+++ Provided entries +++

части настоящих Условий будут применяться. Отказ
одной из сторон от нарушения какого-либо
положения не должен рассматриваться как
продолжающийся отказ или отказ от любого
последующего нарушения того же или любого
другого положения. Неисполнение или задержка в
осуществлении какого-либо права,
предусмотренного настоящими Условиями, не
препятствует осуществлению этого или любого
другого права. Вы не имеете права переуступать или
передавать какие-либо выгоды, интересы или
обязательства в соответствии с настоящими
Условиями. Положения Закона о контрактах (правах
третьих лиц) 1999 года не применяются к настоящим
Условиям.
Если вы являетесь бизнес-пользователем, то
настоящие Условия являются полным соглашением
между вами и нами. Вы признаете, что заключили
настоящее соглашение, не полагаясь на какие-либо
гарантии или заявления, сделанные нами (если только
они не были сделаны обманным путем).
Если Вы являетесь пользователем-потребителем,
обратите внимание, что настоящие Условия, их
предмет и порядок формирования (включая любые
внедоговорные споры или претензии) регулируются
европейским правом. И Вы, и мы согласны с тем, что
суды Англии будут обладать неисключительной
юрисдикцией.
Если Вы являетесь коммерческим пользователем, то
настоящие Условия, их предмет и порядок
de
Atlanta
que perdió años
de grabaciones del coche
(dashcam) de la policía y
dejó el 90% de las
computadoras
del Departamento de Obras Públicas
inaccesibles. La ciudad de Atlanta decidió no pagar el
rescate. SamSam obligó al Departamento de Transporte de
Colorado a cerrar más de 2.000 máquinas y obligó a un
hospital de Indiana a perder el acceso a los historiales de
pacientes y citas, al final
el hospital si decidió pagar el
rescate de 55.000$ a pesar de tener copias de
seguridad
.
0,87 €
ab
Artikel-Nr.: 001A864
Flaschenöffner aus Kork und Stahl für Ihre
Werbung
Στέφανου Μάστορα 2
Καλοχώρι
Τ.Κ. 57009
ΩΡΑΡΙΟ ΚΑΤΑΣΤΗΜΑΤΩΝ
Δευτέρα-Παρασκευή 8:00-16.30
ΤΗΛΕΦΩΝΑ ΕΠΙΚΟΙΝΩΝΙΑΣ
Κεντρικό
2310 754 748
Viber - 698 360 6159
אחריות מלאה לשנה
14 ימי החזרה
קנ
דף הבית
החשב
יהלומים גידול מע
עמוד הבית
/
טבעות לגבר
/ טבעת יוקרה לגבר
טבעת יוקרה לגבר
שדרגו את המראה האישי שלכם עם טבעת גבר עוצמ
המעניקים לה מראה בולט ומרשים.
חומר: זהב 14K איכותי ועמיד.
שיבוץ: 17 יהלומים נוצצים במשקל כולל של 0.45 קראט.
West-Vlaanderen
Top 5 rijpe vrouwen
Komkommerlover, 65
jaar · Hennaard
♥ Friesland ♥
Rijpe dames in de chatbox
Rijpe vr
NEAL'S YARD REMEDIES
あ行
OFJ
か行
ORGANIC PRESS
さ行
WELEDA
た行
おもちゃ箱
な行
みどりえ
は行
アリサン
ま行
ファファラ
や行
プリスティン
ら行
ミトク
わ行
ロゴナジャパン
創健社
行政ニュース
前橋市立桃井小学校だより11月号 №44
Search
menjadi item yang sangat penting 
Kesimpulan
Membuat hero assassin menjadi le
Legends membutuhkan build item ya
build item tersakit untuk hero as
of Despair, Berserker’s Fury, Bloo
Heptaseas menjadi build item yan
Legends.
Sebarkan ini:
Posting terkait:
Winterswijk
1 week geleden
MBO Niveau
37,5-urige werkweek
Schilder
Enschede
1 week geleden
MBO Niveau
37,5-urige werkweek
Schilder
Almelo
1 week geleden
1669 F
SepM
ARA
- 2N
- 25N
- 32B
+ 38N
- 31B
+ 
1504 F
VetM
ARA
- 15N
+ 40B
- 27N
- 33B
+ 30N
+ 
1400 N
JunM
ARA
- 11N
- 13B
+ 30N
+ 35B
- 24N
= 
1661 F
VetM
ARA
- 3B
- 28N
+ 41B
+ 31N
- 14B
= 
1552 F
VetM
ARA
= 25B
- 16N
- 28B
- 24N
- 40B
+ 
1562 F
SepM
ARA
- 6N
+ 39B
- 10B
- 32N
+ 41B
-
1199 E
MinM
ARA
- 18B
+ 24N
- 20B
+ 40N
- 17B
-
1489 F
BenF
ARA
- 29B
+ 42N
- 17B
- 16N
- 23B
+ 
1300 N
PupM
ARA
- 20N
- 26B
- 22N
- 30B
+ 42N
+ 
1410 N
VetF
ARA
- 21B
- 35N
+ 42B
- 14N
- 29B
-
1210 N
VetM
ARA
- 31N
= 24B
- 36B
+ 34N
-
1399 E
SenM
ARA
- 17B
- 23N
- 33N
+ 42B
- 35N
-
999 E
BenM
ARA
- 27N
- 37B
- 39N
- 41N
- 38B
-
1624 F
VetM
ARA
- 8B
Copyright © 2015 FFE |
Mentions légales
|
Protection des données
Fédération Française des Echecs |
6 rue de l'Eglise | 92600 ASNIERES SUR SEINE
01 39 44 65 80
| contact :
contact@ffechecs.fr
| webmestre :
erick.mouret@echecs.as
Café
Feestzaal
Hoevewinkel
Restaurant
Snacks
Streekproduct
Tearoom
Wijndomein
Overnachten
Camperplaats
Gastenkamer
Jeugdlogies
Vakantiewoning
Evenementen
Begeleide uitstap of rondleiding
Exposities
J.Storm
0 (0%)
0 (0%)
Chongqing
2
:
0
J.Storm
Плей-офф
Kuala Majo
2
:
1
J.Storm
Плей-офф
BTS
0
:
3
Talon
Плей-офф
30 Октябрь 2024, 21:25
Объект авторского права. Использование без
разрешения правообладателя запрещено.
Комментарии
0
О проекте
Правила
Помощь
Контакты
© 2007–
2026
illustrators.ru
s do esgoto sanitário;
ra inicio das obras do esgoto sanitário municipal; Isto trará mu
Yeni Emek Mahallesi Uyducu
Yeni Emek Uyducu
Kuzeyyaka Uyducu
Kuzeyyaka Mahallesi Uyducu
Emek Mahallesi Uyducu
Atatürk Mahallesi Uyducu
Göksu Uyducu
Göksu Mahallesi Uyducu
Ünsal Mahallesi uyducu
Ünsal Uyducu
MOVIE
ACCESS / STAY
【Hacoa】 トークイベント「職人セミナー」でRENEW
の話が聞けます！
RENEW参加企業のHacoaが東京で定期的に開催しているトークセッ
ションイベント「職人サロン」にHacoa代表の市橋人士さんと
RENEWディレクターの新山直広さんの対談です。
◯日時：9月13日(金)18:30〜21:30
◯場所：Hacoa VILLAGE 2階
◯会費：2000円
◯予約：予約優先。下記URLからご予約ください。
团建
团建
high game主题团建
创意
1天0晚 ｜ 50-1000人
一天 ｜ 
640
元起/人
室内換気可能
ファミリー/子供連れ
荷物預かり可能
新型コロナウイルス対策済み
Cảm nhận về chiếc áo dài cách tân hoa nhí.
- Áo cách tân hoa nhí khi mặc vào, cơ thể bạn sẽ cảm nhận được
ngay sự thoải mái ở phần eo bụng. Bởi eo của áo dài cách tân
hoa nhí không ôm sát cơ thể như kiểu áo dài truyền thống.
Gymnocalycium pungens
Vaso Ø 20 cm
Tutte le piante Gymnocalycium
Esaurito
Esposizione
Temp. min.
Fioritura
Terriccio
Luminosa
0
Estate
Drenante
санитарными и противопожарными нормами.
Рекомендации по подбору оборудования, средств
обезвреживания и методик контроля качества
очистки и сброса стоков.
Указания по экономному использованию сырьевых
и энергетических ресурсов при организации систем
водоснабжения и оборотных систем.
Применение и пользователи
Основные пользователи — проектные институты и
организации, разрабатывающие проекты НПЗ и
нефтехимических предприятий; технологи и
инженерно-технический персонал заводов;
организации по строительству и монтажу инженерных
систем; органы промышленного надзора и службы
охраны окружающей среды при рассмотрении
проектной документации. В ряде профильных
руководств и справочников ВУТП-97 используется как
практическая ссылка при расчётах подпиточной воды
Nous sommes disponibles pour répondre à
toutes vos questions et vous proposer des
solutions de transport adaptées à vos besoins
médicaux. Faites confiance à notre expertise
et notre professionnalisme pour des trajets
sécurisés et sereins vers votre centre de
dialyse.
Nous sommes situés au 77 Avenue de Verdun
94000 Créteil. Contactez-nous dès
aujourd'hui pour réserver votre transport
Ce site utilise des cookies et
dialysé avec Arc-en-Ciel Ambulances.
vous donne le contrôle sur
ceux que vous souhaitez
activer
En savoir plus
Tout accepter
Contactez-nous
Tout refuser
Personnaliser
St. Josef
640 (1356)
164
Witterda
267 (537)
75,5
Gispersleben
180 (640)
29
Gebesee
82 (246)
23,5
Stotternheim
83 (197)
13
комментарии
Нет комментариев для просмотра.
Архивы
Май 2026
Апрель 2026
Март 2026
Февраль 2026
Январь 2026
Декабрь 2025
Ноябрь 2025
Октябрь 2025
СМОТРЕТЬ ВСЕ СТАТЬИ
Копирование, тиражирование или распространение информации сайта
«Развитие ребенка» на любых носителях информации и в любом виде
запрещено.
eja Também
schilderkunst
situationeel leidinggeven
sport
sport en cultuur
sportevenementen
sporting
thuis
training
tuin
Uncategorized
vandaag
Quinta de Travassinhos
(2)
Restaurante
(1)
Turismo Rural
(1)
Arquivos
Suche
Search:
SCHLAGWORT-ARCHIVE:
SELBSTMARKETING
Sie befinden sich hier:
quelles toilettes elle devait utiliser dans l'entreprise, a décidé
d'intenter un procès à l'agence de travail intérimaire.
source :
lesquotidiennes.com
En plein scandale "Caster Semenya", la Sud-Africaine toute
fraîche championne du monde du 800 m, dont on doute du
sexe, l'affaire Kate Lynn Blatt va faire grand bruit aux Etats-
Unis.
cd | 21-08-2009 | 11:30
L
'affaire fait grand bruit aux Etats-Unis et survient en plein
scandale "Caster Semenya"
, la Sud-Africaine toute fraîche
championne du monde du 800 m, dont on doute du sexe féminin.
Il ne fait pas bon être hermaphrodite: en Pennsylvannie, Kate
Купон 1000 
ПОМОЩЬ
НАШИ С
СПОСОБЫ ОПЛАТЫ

+++

* **Problem to solve**: Extract the lines of the data from its first line through the line containing "обратите внимание, что настоящие Условия, их", inclusive, and reproduce them unchanged.

* **Task output**:
части настоящих Условий будут применяться. Отказ
одной из сторон от нарушения какого-либо
положения не должен рассматриваться как
продолжающийся отказ или отказ от любого
последующего нарушения того же или любого
другого положения. Неисполнение или задержка в
осуществлении какого-либо права,
предусмотренного настоящими Условиями, не
препятствует осуществлению этого или любого
другого права. Вы не имеете права переуступать или
передавать какие-либо выгоды, интересы или
обязательства в соответствии с настоящими
Условиями. Положения Закона о контрактах (правах
третьих лиц) 1999 года не применяются к настоящим
Условиям.
Если вы являетесь бизнес-пользователем, то
настоящие Условия являются полным соглашением
между вами и нами. Вы признаете, что заключили
настоящее соглашение, не полагаясь на какие-либо
гарантии или заявления, сделанные нами (если только
они не были сделаны обманным путем).
Если Вы являетесь пользователем-потребителем,
обратите внимание, что настоящие Условия, их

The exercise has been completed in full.